PEMFC and SOFC fuel cells - Heat and mass transfer

Two articles cover PEMFC and SOFC fuel cells: system description and management [ [BE 8 595] ] and heat and mass transfer [BE 8 596].

In this second article, we will focus on the thermal modeling of PEMFCs (proton exchange membrane fuel cells) and SOFCs (solid oxide fuel cells). Controlling the temperature within a cell and, more generally, within a stack of cells is key to ensuring proper operation and extending the fuel cell’s lifespan. By its very nature, a fuel cell consists of solid components (electrodes and membrane) and fluid components (gases and a gas or liquid cooling system). Modeling must therefore account for both of these components and their interfaces. The techniques used differ; for example, the nodal method is used for the solid components, while the finite difference method is used for the gases.

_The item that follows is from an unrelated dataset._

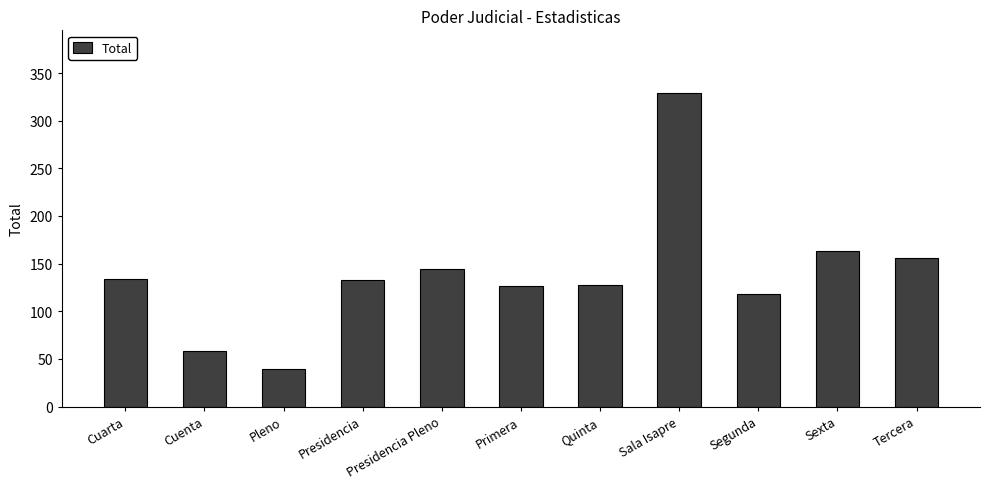

Are the bars horizontal?

No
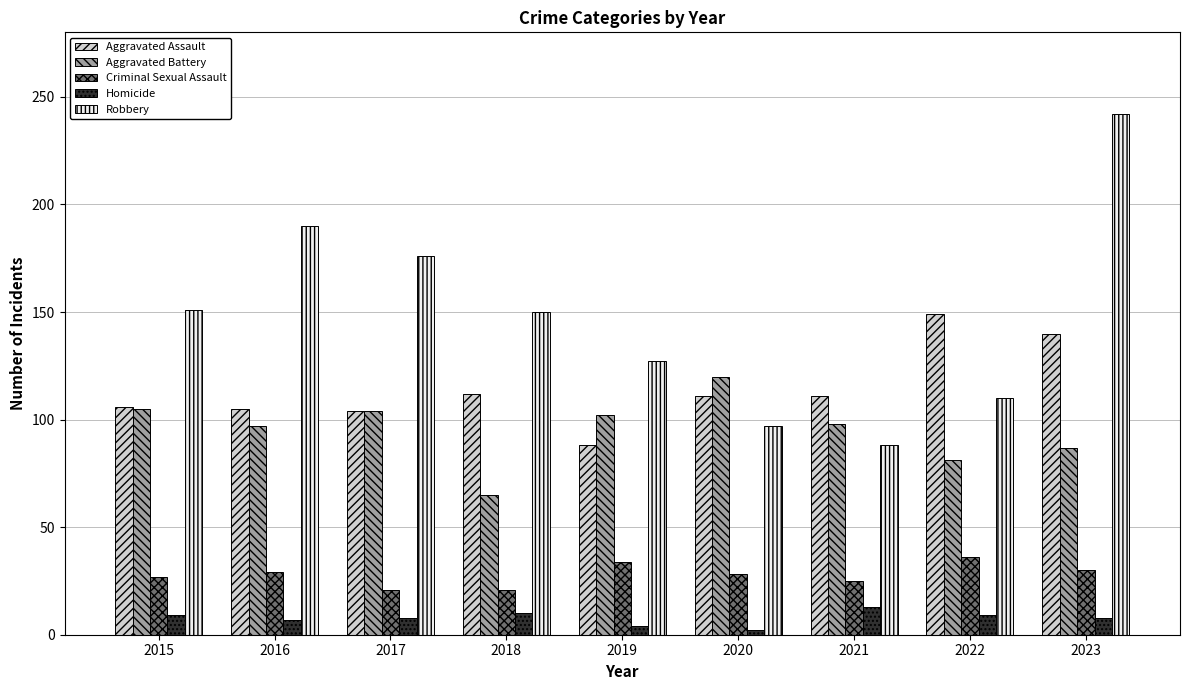

What are all the series names shown in the legend?

Aggravated Assault, Aggravated Battery, Criminal Sexual Assault, Homicide, Robbery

These reactions are accompanied by mass transfer and changes in species concentrations, which must be taken into account to accurately model the phenomena. The same applies to water transfer through membranes and diffusers. The coupling between the two methods—the nodal method and the finite difference method—must account for the direction of gas flow; resulting in two main configurations: co-current or counter-current. The modeling of a single cell must obviously be extended to the entire stack. Thermal modeling of high-temperature SOFC stacks follows the same approach. We will provide only a general overview here.